The eagle warrior - in its capacity as a quick unit that needs to chase down archers and cavalry and avoid ranged fire - has more pierce armor, which does extra damage against monks, siege weapons, and cavalry. It is also highly resistant to conversion. However, it is vulnerable to other infantry. Although the eagle warrior has only 50 hit points, once you research the El Dorado unique technology, the Mayan eagles are whipped into fanaticism and gain an extra 40 hit points."Suddenly," says Street, "the Mayans have an infantry unit that can take on all but the mightiest horses and win. Eagle warriors cost 20 food and 50 gold (the inverse of the swordsman line), making them cheaper than cavalry but still a major drain on resources."

Mayan Strengths and Weaknesses

The Mayans are being designed as a civilization with considerable ranged firepower. They can purchase lots of cheap archers and support them with infantry. And to combat the inevitable cavalry that will try to swoop in for quick reprisals, the Mayans can muster their quick eagle warriors in return. Even better, Mayans get the halberdiers to fight paladins and heavy cavalry. They are also given the full archery upgrades to make their archers really good, as well as decent siege weapons, including siege rams and heavy scorpions but not the siege onager.

Their economy is advanced, and they have all tech advances for resource gathering except for gold shaft mining. The Mayans have many technologies, a good range of monk abilities, and a well-rounded navy. In addition, they are good on defense with their cheap walls and all defensive structures but the bombard tower. In fact, they also have all university upgrades except for gunpowder. Thus, the Mayans are well equipped for a variety of strategies, although they must rely on their strength, which lies in the archery range.

On the downside, the Mayans of course lose the benefits of cavalry. Although the eagle warriors largely make up for this lack, the Mayans still don't get the powerful paladin or the quickness and shock power afforded them by the full complement of cavalry. And they do not get the champion super-infantry. Also, they lack gunpowder units, so they do not have the ultimate siege weapons in the Imperial Age.

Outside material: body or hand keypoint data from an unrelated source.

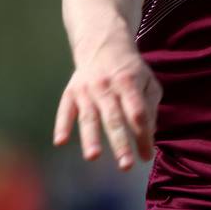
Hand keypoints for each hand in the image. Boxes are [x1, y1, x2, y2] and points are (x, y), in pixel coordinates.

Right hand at [53, 31, 161, 169]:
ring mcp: (86, 89)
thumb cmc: (130, 70)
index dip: (142, 136)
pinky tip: (60, 142)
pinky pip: (65, 110)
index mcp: (129, 83)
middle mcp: (106, 86)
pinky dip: (62, 125)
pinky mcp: (71, 92)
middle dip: (120, 143)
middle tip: (126, 166)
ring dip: (90, 138)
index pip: (137, 113)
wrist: (102, 44)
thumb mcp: (148, 82)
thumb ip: (150, 108)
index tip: (146, 157)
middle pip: (114, 118)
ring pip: (89, 117)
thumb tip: (148, 136)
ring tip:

The Mayans, as well as the Aztecs, represent a new breed of opponent in Age II: The Conquerors, and they come with some intriguing abilities that will undoubtedly make them favorites to play when the expansion comes out. Ensemble is clearly trying to make them play differently from other civilizations and giving them good bonuses to cancel out certain weaknesses. We'll leave with this last comment from Greg Street, who says of the Mayans:

"War is often most cruel and terrifying when markedly different cultures collide. The native population of South and Central America were shaken by the appearance of conquistadors wearing armor, wielding steel weapons, riding horses, employing war dogs, and using firearms. The blood sacrifices, rituals, and fanaticism of the Americans unsettled the Spanish, in turn. The Mayans proved very tough opponents when whipped into battle frenzy in defense of their hidden wealth."

With their range of special abilities, the Mayans should prove more resilient than the real-life Mayans and repeal the Spanish conquest of the New World.